The partnership addresses a core constraint in AI infrastructure buildout: the availability of power and land. Poolside's cofounder states the problem plainly: "The real physical bottleneck in our industry" is not gigawatt headcount but the ability to actually deliver operating facilities with sufficient power and water. The facility leverages natural gas production from the region's drilling operations—a practical choice that avoids the buildout timelines of renewable energy.
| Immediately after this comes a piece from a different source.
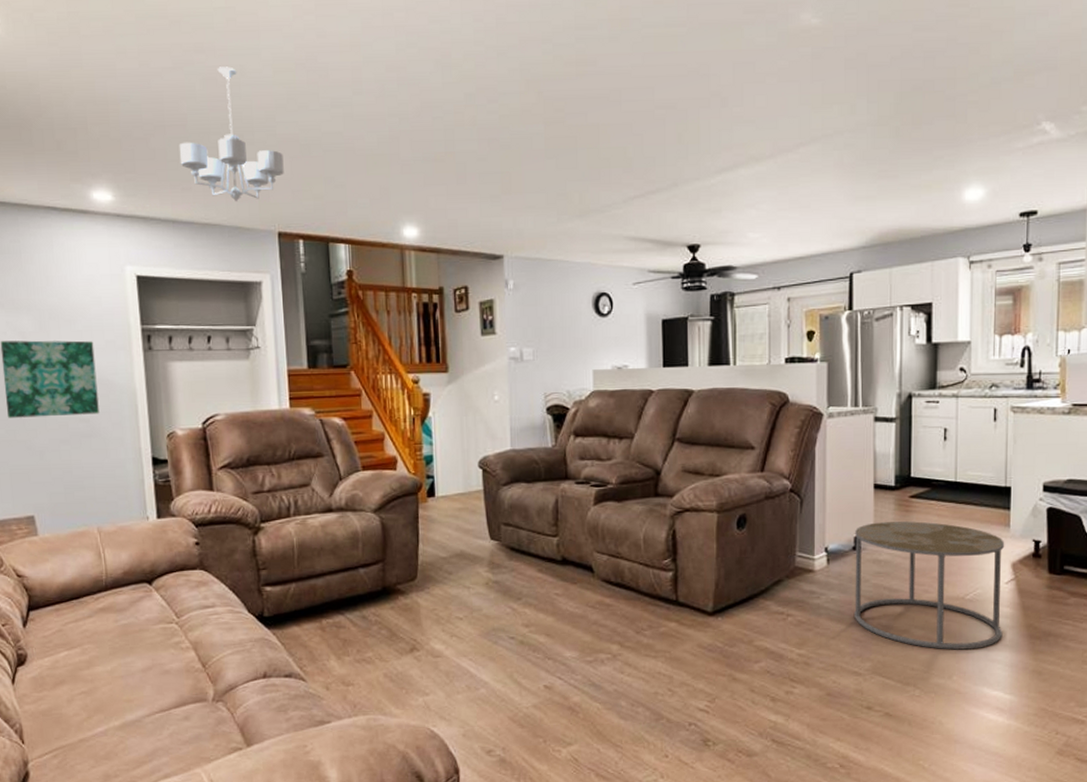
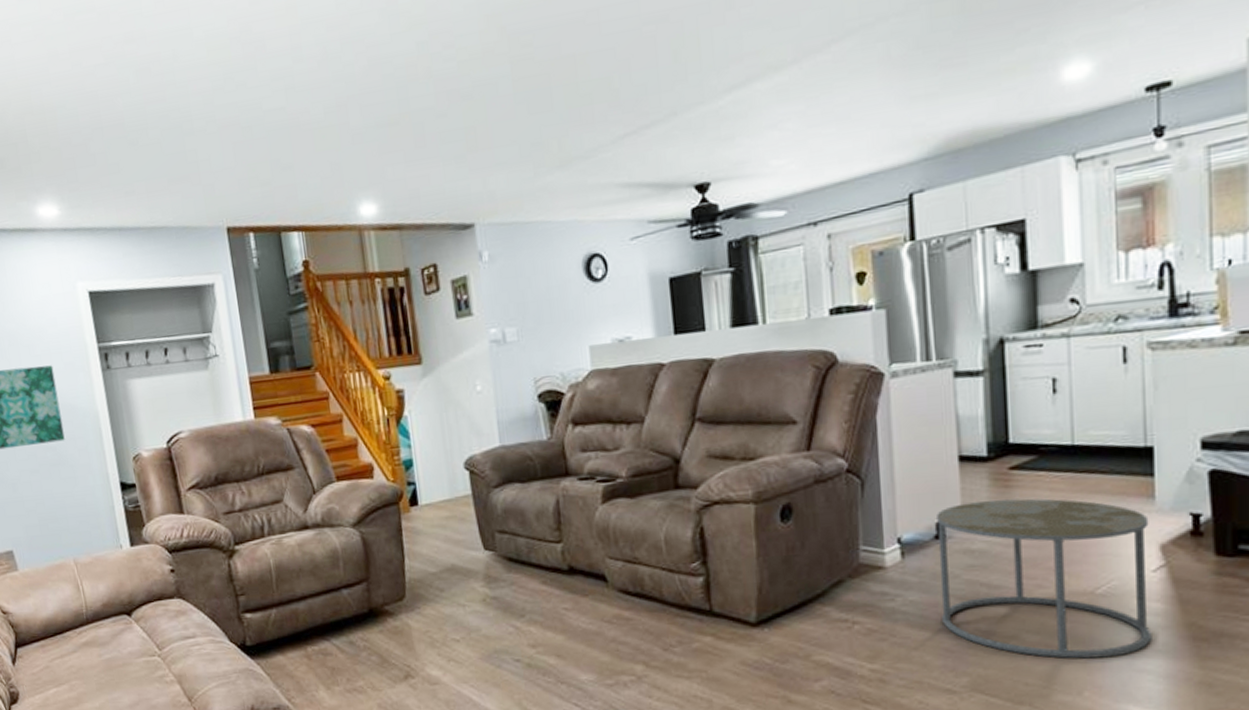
chandelier: present [179,66,284,202] -> none [118,53,228,200]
The construction cost structure is notable. Industry standards put a 2-gigawatt data center at roughly $16 billion (excluding chips), but Poolside expects to come in below that through off-site modular construction techniques. The exact savings remain unspecified in public statements, though the cost breakdown itself matters: building, power infrastructure, and cooling equipment represent a material slice of total data center expense, though the precise percentage is unclear from available analysis.
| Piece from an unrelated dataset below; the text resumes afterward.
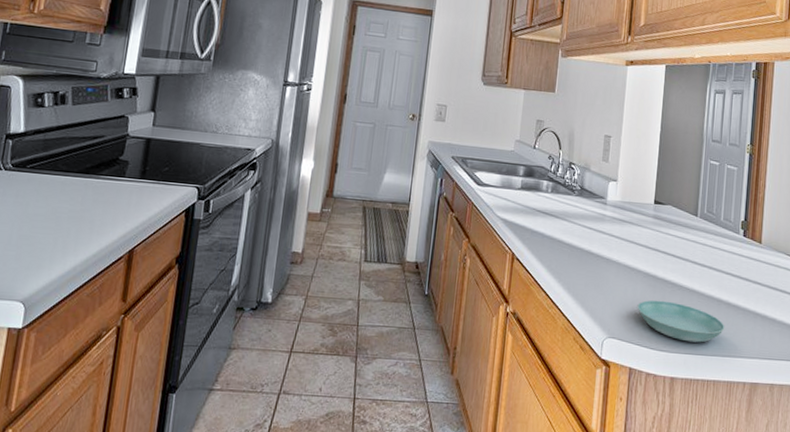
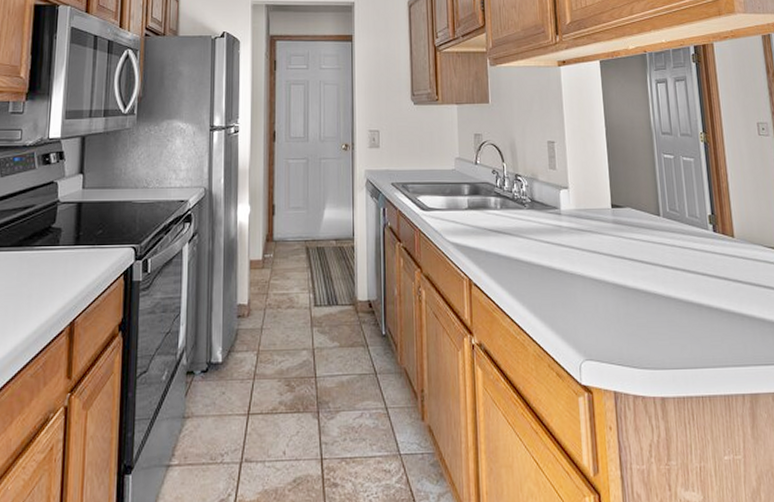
saucer: present [637,300,725,343] -> none [611,312,711,355]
Poolside's move into infrastructure ownership represents a departure from the application-layer focus of competitors like Cognition and Cursor, which prefer to license models and computing rather than own physical assets. Poolside's vertical integration—building both models and the data centers that power them—mirrors historical patterns in tech infrastructure. Netflix, Cloudflare, and 37 Signals all eventually built or controlled their own infrastructure rather than relying solely on third-party cloud platforms. The difference here is timing: Poolside is making this bet while cloud infrastructure is still maturing for AI workloads, suggesting the company sees competitive advantage or cost control that outweighs the capital burden of owning 2 gigawatts of capacity.